Posted by: Judith | Saturday, 03 November 2007 at 12:47 PM
Excellent stuff, Ronni. I'm with you. With physical health & mind intact, this supposedly autumnal stage is proving to be life's best kept secret!
Posted by: Dick | Sunday, 04 November 2007 at 01:12 AM
Long time reader but first time poster here. I couldn't resist adding how much money all this effort to look younger than our years costs!
I retired at 55 from a job I truly loved but hey...I wanted more time for myself, but that's another email.
I was able to do that in no small part because I have decades behind me of NOT coloring my hair, not having acrylic nails to maintain, not buying frightfully expensive make-up or perfume, not buying a lot of trendy clothing every season, and carrying the same good leather purse for longer than you would believe.
In spite of those values I managed to look clean, neat, reasonably attractive for my age and still live within my means for the past 35 years.
Posted by: Tera | Sunday, 04 November 2007 at 02:36 PM
Ronni, Terri, I feel the same way.
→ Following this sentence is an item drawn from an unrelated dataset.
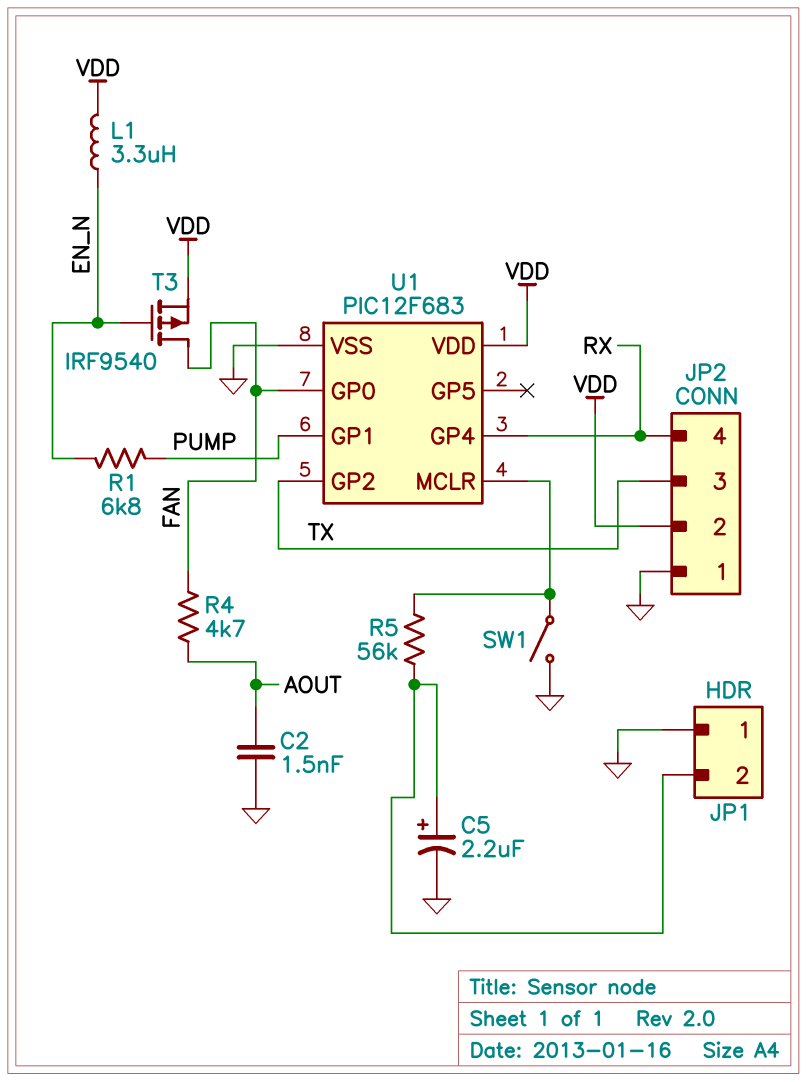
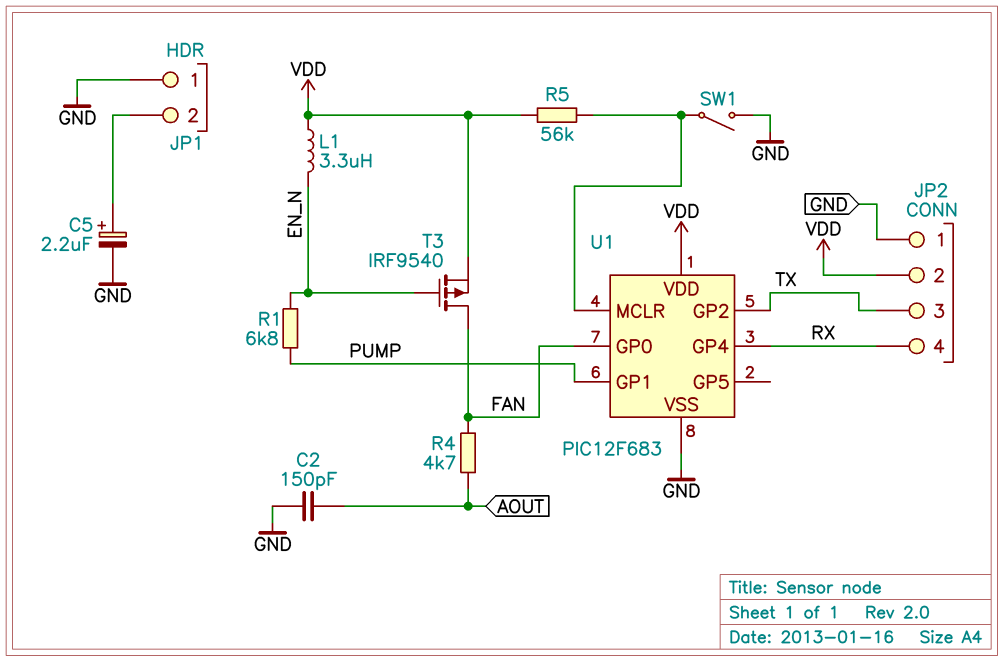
C2: 1.5nF (AOUT, GND) -> 150pF (AOUT, GND)
R5: 56k (JP1/2, U1/MCLR) -> 56k (U1/MCLR, VDD)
It feels great to know others experience similar feelings. Thank you for sharing..as I seem to say a lot while I read my favorite blogs. We all seem to stick together and have so many things to tell.....
Dorothy from grammalogy
please call your grandmother
http://grammology.com
Posted by: Dorothy Stahlnecker | Sunday, 04 November 2007 at 03:29 PM
Ronni, you've captured the heart of the matter.
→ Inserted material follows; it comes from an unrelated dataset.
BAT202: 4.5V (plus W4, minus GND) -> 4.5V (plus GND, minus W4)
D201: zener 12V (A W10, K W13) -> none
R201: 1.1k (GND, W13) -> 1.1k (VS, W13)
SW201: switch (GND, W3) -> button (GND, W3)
It's not death we dread, it is irrelevance.
Dave Williams/Bompah
http://www.theagingofaquarius.com
Posted by: Dave Williams | Sunday, 04 November 2007 at 04:54 PM
I am fifty-six. Sometimes it is sad to look back at photos of myself when I was younger, and I realize all the years that just sort of zipped right by- just a nostalgic kind of sadness or rather a bittersweet.
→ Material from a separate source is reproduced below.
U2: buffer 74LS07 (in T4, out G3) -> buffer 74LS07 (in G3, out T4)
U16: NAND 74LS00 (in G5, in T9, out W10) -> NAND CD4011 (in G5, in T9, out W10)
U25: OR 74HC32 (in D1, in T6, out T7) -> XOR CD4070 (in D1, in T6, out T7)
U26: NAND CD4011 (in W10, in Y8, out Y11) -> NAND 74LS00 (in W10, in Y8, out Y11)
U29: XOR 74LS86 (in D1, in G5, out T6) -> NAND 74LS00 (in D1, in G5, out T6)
I take better care of myself now that I am older especially my feet. I walk several miles a day while listening to music. I feel so full of life and so happy when I walk.
I don't look in the mirror as much as I once did. I stopped coloring my hair two years ago. I, too, am enjoying seeing the physical changes.
I just want a face that looks calm, gentle and somewhat devilish.
I am lucky to be alive and healthy at fifty-six. I have already lost many friends of my age to stroke and heart attacks and cancer.
No plastic surgery. It is against my values. There are plenty of places that can use my dollars more than my face can.
p.
Posted by: paula | Sunday, 04 November 2007 at 05:34 PM
I have found that as I get older, there is a certain confidence that just radiates. I am 41 and I am enjoying the changes my body is making. Sure, I am not a tight little thing anymore, but I feel simply brilliant and confident. Most 20 year olds don't have a clue.
CP
Posted by: CP | Monday, 05 November 2007 at 12:15 AM
I had a stroke at fifty that changed my life dramatically. Life at 66 is a matter of noticably wearing out and letting go while learning new things. Most of the time it works, and for that I am very grateful.
Posted by: Mage | Monday, 05 November 2007 at 03:02 PM
Thanks to all of you who have contributed to this blog.